Results: The mean HBV DNA titer before antiviral therapy was 8.67 (6.60-9.49) log copies/mL, and the median age at delivery was 32 years (range, 22-40). Eleven patients were treated with tenofovir and 30 with telbivudine. The median duration was 57 days (range, 23-100), and the median HBV DNA titer at birth was 5.06 log copies/mL (range, 2.06-6.50). Antiviral treatments were associated with significant HBV DNA reduction (P<0.001). Among 43 infants (two cases of twins), HBsAb was not detected in two, subsequently confirmed to have HBV infection. Biochemical flare was observed in two of 11 mothers followed >12 months, and an antiviral agent was administered.

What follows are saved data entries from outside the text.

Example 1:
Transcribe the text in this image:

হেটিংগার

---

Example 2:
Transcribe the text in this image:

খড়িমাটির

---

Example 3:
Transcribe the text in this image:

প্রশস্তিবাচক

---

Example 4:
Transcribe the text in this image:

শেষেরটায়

Conclusion: Antiviral treatment during late pregnancy effectively reduced MTCT. Long-term follow-up should be required in such cases. In addition, given that maternal biochemical flare occurred in 18% of mothers, re-administration of antiviral agents might be required.

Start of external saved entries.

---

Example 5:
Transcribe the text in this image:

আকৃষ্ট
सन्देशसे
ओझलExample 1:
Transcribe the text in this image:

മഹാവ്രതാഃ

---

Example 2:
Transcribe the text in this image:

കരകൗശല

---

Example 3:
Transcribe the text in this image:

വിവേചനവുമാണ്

Keywords: Antiviral agents; Hepatitis B virus; Mother-to-child transmission; Postpartum; Pregnancy.

Figure 1.

Flow chart of patients. Forty-one pregnant women with chronic hepatitis B virus were analyzed. Thirty pregnant women received telbivudine, and eleven received tenofovir during late pregnancy. HBsAg, hepatitis B surface antigen; HBV, hepatitis B virus; LdT, telbivudine; TDF, tenofovir.

Figure 2.

Virologic efficacy of antepartum antiviral therapy. (A) In the telbivudine-treated group, the median baseline HBV DNA loads were 8.64 (7.00–9.30) log copies/mL, falling to 5.08 (2.06–6.39) log copies/mL at delivery, a mean reduction of 3.65 log copies/mL (P<0.001). (B) In patients treated with tenofovir, the median baseline HBV DNA was 8.7 (6.60–9.49) log copies/mL, which decreased to 4.88 (2.5-6.5) log copies/mL at delivery, with a mean reduction of 3.8 log copies/mL (P<0.001). HBV, hepatitis B virus; LdT, telbivudine; TDF, tenofovir.

Figure 3.

Maternal virologic and biochemical changes after withdrawal. (A) One mother was 33 years old, HBeAg-positive, and nulliparous. On day 229 postpartum, she began treatment with entecavir due to biochemical flare. (B) The other mother was 34 years old, HBeAg-positive, and nulliparous. On postpartum day 256, tenofovir was initiated due to biochemical flare. (C) A mother who was 29 years old, HBeAg-positive, nulliparous, and used telbivudine in late pregnancy experienced a temporary elevation in ALT level and showed spontaneously decreasing HBV DNA level. (D) A 32-year-old mother who was HBeAg-negative, nulliparous, and used tenofovir used in late pregnancy experienced a temporary elevation in both HBV DNA and ALT levels after delivery and exhibited a spontaneous decrease in HBV DNA level. HBeAg, hepatitis B e antigen; ALT, alanine aminotransferase; HBV, hepatitis B virus; ETV, entecavir; TDF, tenofovir.